S O L

Saint-Ouen Luttes

L'émancipation des travailleurs sera l'oeuvre des travailleurs eux-mêmes

PRESENTATION THEMATIQUE

les immigrés, les sans-papiers, les tsiganes...

 

 

L'expulsion des tsiganes continue.

Après les expulsions de la rue Farcot et de la rue des Bateliers, une dizaine de familles tsiganes ayant trouvé refuge avenue du Capitaine Glarner où elles campaient dans leur véhicule, ont été expulsées au petit matin. Leurs voitures ont été provisoirement saisies et la police les a fait déguerpir. Quatre grosses pierres ont été placées pour bloquer le passage (longeant l'usine Citröen et les futurs entrepôts Conforama) où les familles s'étaient installées, afin qu'elles ne puissent pas y revenir. Ce n'est pas parce qu'aucun site de stationnement pour les gens du voyage n'est aménagé dans la ville que les tsiganes doivent payer ce manquement en se faisant jeter !

Nous vous signalons la sortie récente de l'excellent livre de Claire Auzias,
Samudaripen, Le génocide des Tsiganes, Editions de l'Esprit frappeur : 20 F

Nom d'un collège !

Toujours pas de nom retenu pour le 3ème collège de Saint-Ouen. La municipalité souhaite qu'il prenne le nom de l'ancien maire communiste Fernand Lefort, les professeurs souhaitent quant à eux que ce soit le musicien tsigane Django Reinhardt qui soit célébré. Si, comme cela se confirme, un référendum local est lancé, nous vous appellerons à voter : « Le fort en musique : Django ! »

Laurent

Ouf !

Un habitant de Saint-Ouen mondialement connu est le tsigane Django Reinhardt. Par chance, il n'a pas été expulsé comme ceux de l'avenue du capitaine Glarner...

Léo

Saint-Ouen Luttes n°8 du 5 novembre 2000

 

A Saint-Ouen, il n'y a pas de Tziganes heureux

Migration forcée en Ile de France

Durant deux ans, Saint-Ouen a été le théâtre de luttes ayant pour enjeu le logement décent des migrants, essentiellement des Tsiganes roumains. De deux à six cents d'entre eux ont transité par la ville. Une centaine, chassés de Saint-Ouen quelques semaines avant le coup d'envoi de la coupe du monde de football, avaient trouvé asile dans un camp sordide rue des Bateliers, où ils croupissaient dans la misère, sans eau ni électricité. Ils en furent expulsés et jetés à la rue. D'autres, moins nombreux, ont squatté, début 1998, un entrepôt SNCF, 145 bd Victor Hugo. A la demande de la SNCF et avec l'aval du Maire de Saint-Ouen, Paulette Fost, membre du PCF, ils sont expulsés par 150 CRS et l'immeuble est aussitôt détruit au bulldozer le 31 juillet 1998. Malgré l'aide de familles africaines, qui luttaient pour le logement déjà avant l'arrivée des Roumains, et d'associations diverses, dont le DAL, ils manifestent en vain en août devant la Mairie. Déclarés indésirables, ils seront hébergés à Saint-Ouen, rue Farcot, pendant plus d'un an par le collectif d'associations et syndicat, POUM (Pour ouvrir une maison), puis par l'association Echanges, jusqu'à l'expulsion de ce local par les CRS en août 1999. Ce n'est que fin 1999, après avoir vécu des squats provisoires, avoir été refoulés de Sarcelles et être retournés dans un bâtiment industriel à Saint-Ouen, que 45 d'entre eux aboutissent dans une école laissée à l'abandon par l'Education Nationale à Fontenay-sous-Bois. Expulsés brutalement par des vigiles utilisant des chiens, ils sont finalement tolérés dans un immeuble du Rectorat, après que la Mairie communiste de Fontenay ait pris position en leur faveur, sous la pression d'habitants indignés et des associations. Leurs enfants peuvent être scolarisés et ils attendent la régularisation de leurs papiers.

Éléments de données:
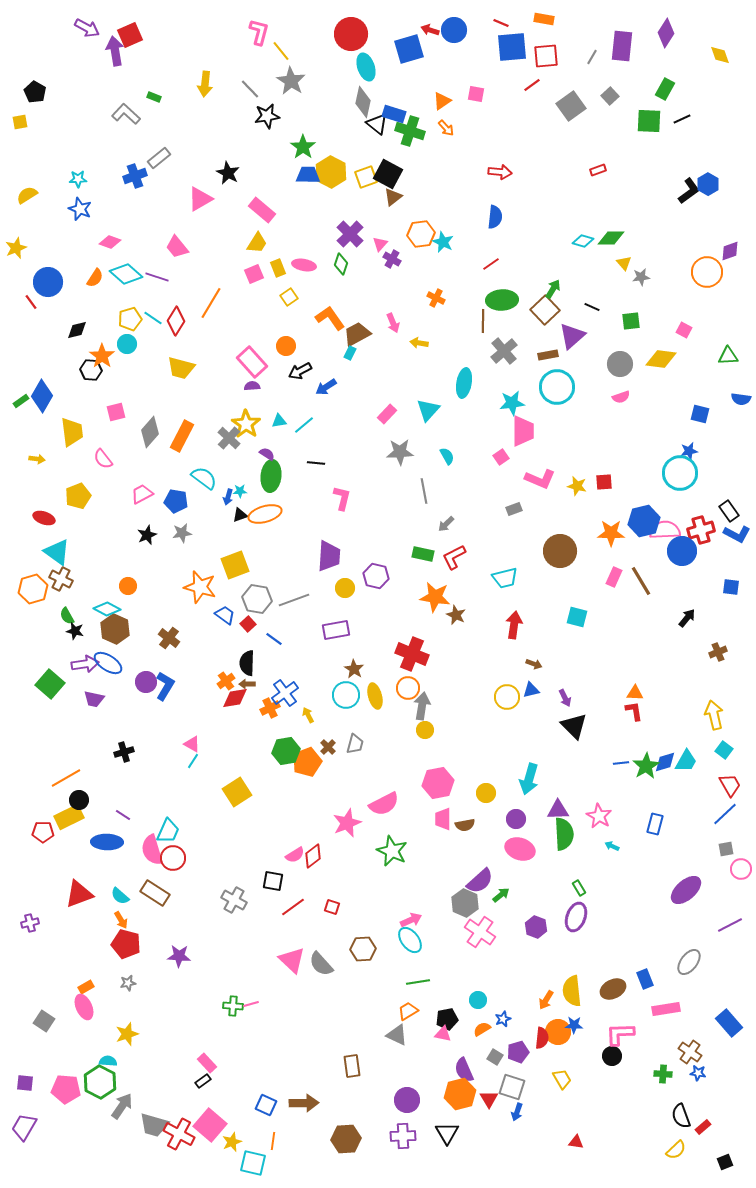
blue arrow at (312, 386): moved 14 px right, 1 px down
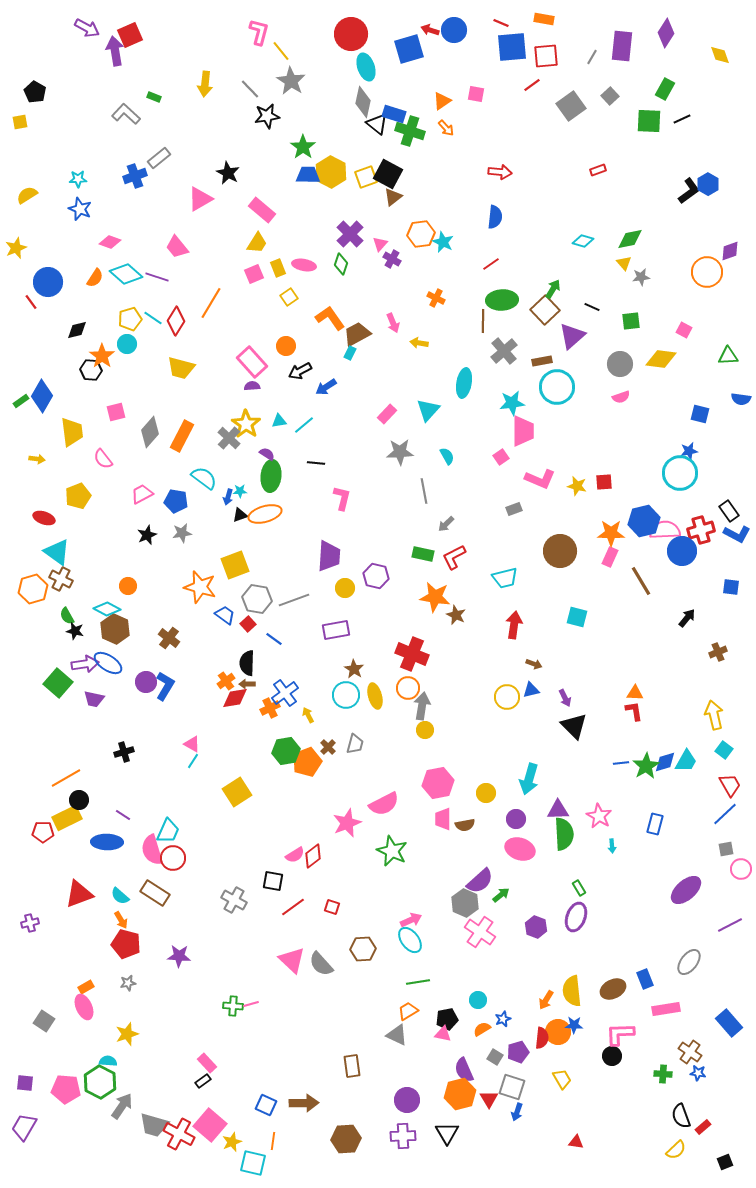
green diamond at (611, 238): moved 19 px right, 1 px down; rotated 12 degrees counterclockwise
brown rectangle at (548, 355): moved 6 px left, 6 px down
pink rectangle at (614, 577): moved 4 px left, 20 px up
green square at (50, 684): moved 8 px right, 1 px up
yellow rectangle at (69, 817): moved 2 px left, 1 px down
cyan arrow at (612, 846): rotated 120 degrees counterclockwise
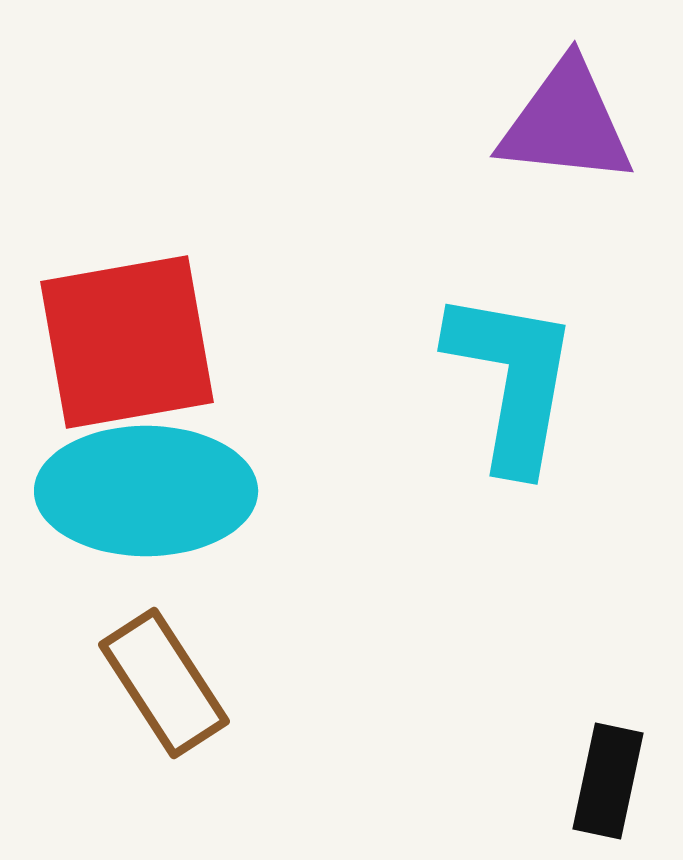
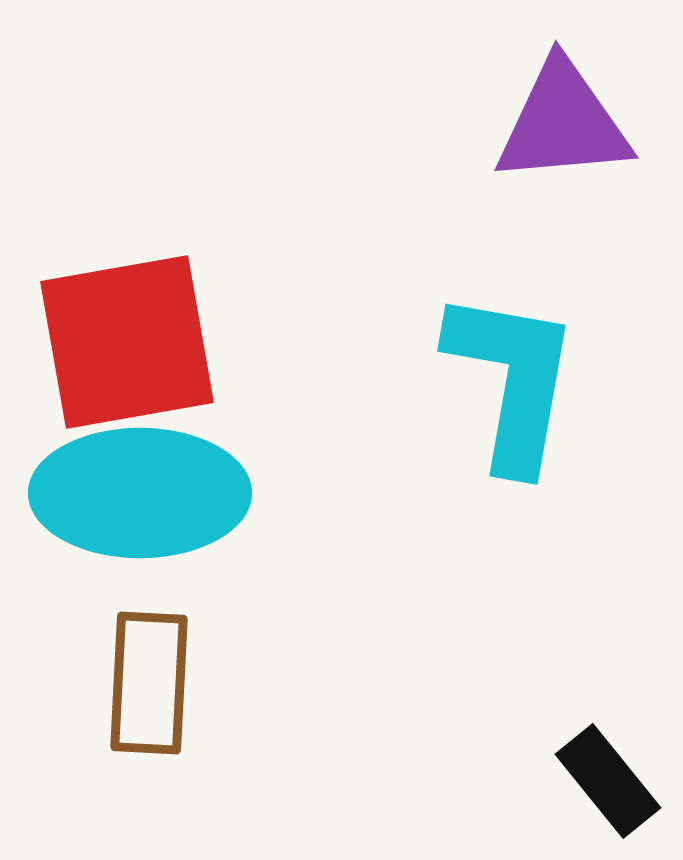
purple triangle: moved 3 px left; rotated 11 degrees counterclockwise
cyan ellipse: moved 6 px left, 2 px down
brown rectangle: moved 15 px left; rotated 36 degrees clockwise
black rectangle: rotated 51 degrees counterclockwise
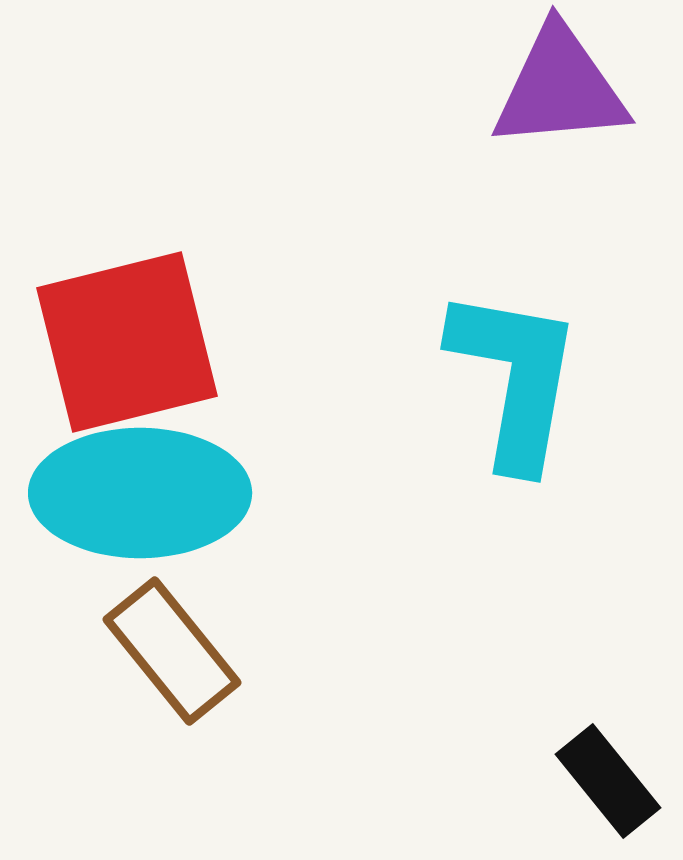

TÂCHES À RÉALISER:
1. Renvoie le passage de l'article sur les Tsiganes à Saint-Ouen qui va de « Nous vous signalons » à « d'un collège ! », sans rien y changer.
2. Retape toute la liste ci-dessus à l'identique, ligne par ligne, mais sans reprendre les images.

RÉSULTATS FINAUX:
1.
Nous vous signalons la sortie récente de l'excellent livre de Claire Auzias,
Samudaripen, Le génocide des Tsiganes, Editions de l'Esprit frappeur : 20 F

Nom d'un collège !

2.
blue arrow at (312, 386): moved 14 px right, 1 px down
green diamond at (611, 238): moved 19 px right, 1 px down; rotated 12 degrees counterclockwise
brown rectangle at (548, 355): moved 6 px left, 6 px down
pink rectangle at (614, 577): moved 4 px left, 20 px up
green square at (50, 684): moved 8 px right, 1 px up
yellow rectangle at (69, 817): moved 2 px left, 1 px down
cyan arrow at (612, 846): rotated 120 degrees counterclockwise
purple triangle: moved 3 px left; rotated 11 degrees counterclockwise
cyan ellipse: moved 6 px left, 2 px down
brown rectangle: moved 15 px left; rotated 36 degrees clockwise
black rectangle: rotated 51 degrees counterclockwise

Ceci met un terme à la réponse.